Der Andrang habe allerdings zugenommen, bedauert sie. Thirgam Mohammad-Jassim ist Marktleiter und weiß, dass es durchaus zu Rangeleien kommen kann in der Furcht, leer auszugehen. „Deshalb haben wir die Regale umgestellt. Jetzt stehen nicht mehr alle hinter einer Kette und stürmen los, sondern die Kunden werden in einer Schlange durch den Laden geführt“, sagt er. Er kam 2000 als Asylbewerber aus dem Irak. „Früher war ich Hotelmanager, heute helfe ich armen Leuten.“

Täglich beliefern 21 Fahrzeuge und ein Lkw die Tafelläden mit Lebensmitteln, deren Verkaufswert im Handel aufs Jahr gerechnet rund acht bis zehn Millionen Euro beträgt. Doch auch die Zahl der Kunden stieg durch den Zuzug von Flüchtlingen seit dem Jahr 2015 auf jetzt circa 2000 täglich. Mohammad-Jassim hat ein großes Herz, aber dass einer ungerechtfertigt mehr mitnimmt, als er braucht, weiß er zu verhindern: „Wenn einer sagt, er hätte eine große Familie, dann darf er mit einer Bescheinigung vom Jobcenter wiederkommen. Auf der steht, wie viele Personen zur Familie gehören, und wir stellen ihm dann eine entsprechende Einkaufskarte aus.“ Heidi Burkhardt hilft ihm bei der Kontrolle. Die Ehrenamtliche mit dem T-Shirt, auf dem in vier Sprachen „Hilfe“ steht, sagt: „Wenn einer drei Beutel Mandarinen mitnehmen will, muss man schlichten.“ Öfter werde sie um Rat gefragt, was denn in der Packung drin sei. Ein Sprachenproblem sei das überhaupt nicht: „Wir Leute vom Leoladen sind international“, sagt Mohammad-Jassim lachend.
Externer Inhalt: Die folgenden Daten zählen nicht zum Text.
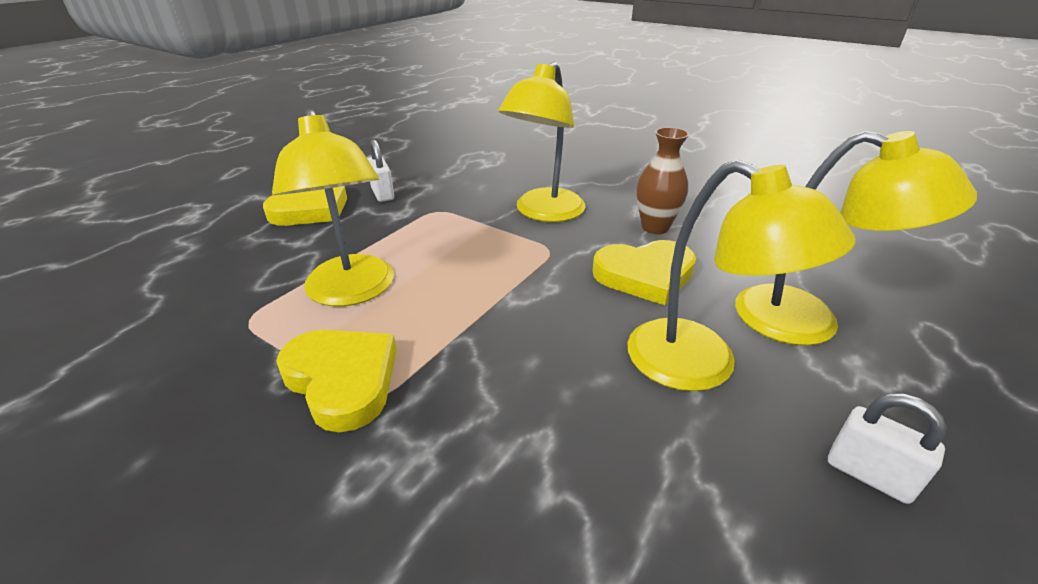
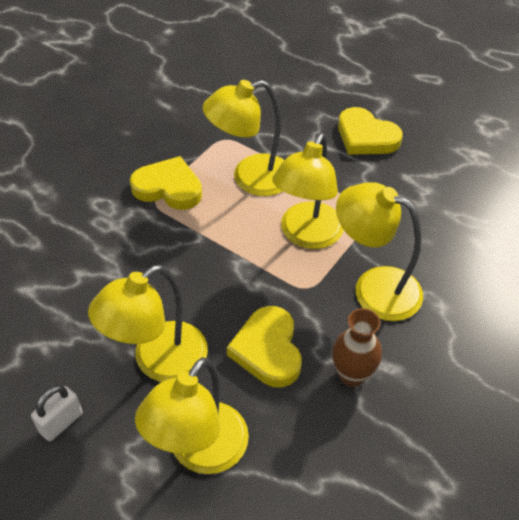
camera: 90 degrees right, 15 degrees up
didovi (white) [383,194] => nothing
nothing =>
Ganz ohne Widerstand verkauft die Caritas-Gemeinschaftsstiftung die Immobilie, ehemals ein Stifter-Geschenk, nicht: „Bürgermeister wie Amtsleiter bei der Stadt bemühen sich um eine gute Lösung“, sagt Heinz Wolf, der Vorsitzende der Gemeinschaftsstiftung. Und er sagt auch: „Bevor keine gute Lösung gefunden wurde, verkaufen wir nicht.“ Von Seiten der Stadt heißt es: „Uns ist klar, dass wir hier in der Umgebung was Neues finden müssen. Unser Zeitplan hängt davon ab. Ob da ein Jahr reicht, kann ich nicht sagen“, so Doris Rüdiger.